Exception encountered: ''Cannot reshape a tensor with -1677721600 elements to shape [None, 65536, 128, 103] (-1728053248 elements).''
  warnings.warn(
F:\Invoice\.venv\Lib\site-packages\keras\src\layers\layer.py:391: UserWarning: `build()` was called on layer 'attend_copy_parse_model', however the layer does not have a `build()` method implemented and it looks like it has unbuilt state. This will cause the layer to be marked as built, despite not being actually built, which may cause failures down the line. Make sure to implement a proper `build()` method.
  warnings.warn(
Exception in thread Thread-1 (_train):
Traceback (most recent call last):
  File "C:\Users\Mootu & Patlu\AppData\Local\Programs\Python\Python312\Lib\threading.py", line 1052, in _bootstrap_inner
    self.run()
  File "C:\Users\Mootu & Patlu\AppData\Local\Programs\Python\Python312\Lib\threading.py", line 989, in run
    self._target(*self._args, **self._kwargs)
  File "F:\Invoice\invoicenet\gui\trainer.py", line 257, in _train
    train_loss = model.train_step(next(train_iter))
                 ^^^^^^^^^^^^^^^^^^^^^^^^^^^^^^^^^^
  File "F:\Invoice\.venv\Lib\site-packages\tensorflow\python\util\traceback_utils.py", line 153, in error_handler
    raise e.with_traceback(filtered_tb) from None
  File "C:\Users\MOOTU&~1\AppData\Local\Temp\__autograph_generated_filepi3s0otz.py", line 12, in tf__train_step
    predictions = ag__.converted_call(ag__.ld(self).model, (ag__.ld(inputs),), dict(training=True), fscope)
                  ^^^^^^^^^^^^^^^^^^^^^^^^^^^^^^^^^^^^^^^^^^^^^^^^^^^^^^^^^^^^^^^^^^^^^^^^^^^^^^^^^^^^^^^^^
  File "F:\Invoice\.venv\Lib\site-packages\keras\src\utils\traceback_utils.py", line 122, in error_handler
    raise e.with_traceback(filtered_tb) from None
        ^^^^^^^^^^^
  File "F:\Invoice\invoicenet\acp\model.py", line 168, in call
    memories = tf.sparse.reshape(memories,
               ^^^^^^^^^^^^^^^^^^^^^^^^^^^
ValueError: in user code:

    File "F:\Invoice\invoicenet\acp\acp.py", line 86, in train_step  *
        predictions = self.model(inputs, training=True)
    File "F:\Invoice\.venv\Lib\site-packages\keras\src\utils\traceback_utils.py", line 122, in error_handler  **
        raise e.with_traceback(filtered_tb) from None
    File "F:\Invoice\invoicenet\acp\model.py", line 168, in call
        memories = tf.sparse.reshape(memories,

    ValueError: Exception encountered when calling AttendCopyParseModel.call().

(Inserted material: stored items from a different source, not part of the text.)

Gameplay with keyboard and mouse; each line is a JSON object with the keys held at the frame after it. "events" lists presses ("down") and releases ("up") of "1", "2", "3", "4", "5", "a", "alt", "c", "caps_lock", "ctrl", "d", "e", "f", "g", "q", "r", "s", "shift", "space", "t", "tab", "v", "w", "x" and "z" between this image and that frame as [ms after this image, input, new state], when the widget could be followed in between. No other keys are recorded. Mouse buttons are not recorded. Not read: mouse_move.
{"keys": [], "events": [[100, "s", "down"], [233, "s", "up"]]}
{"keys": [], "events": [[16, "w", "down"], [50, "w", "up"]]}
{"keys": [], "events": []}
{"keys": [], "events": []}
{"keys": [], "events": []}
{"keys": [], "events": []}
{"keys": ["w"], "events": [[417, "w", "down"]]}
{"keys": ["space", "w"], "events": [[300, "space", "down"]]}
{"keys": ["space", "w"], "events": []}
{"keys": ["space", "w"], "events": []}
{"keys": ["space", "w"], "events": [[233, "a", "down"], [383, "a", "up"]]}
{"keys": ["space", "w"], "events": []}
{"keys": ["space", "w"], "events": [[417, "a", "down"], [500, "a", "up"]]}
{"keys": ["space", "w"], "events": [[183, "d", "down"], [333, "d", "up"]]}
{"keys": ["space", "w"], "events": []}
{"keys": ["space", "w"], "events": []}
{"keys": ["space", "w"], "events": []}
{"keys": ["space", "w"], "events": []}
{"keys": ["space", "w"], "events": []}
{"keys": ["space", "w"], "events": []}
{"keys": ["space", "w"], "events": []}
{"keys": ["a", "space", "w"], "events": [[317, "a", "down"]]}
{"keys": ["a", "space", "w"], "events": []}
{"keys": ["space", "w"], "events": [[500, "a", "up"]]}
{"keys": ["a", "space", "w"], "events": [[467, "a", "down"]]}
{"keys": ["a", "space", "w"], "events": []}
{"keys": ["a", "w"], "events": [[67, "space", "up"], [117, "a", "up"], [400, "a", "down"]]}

    Cannot reshape a tensor with -1677721600 elements to shape [None, 65536, 128, 103] (-1728053248 elements).

    Arguments received by AttendCopyParseModel.call():
      • inputs=('tf.Tensor(shape=(8, 128, 128, 4, 128, 103), dtype=float32)', 'tf.Tensor(shape=(8, 128, 128, 3), dtype=float32)', 'tf.Tensor(shape=(8, 128, 128), dtype=int32)', 'tf.Tensor(shape=(8, 128, 128), dtype=int32)', 'tf.Tensor(shape=(8, 128, 128), dtype=int32)', 'tf.Tensor(shape=(8, 128, 128), dtype=float32)', 'tf.Tensor(shape=(8, 128, 128, 4, 2), dtype=float32)')
      • training=True
      • mask=('None', 'None', 'None', 'None', 'None', 'None', `'None')

It seems the dataset might not be correctly structured or is missing important files. Could someone assist in providing a proper dataset or clarifying the issue?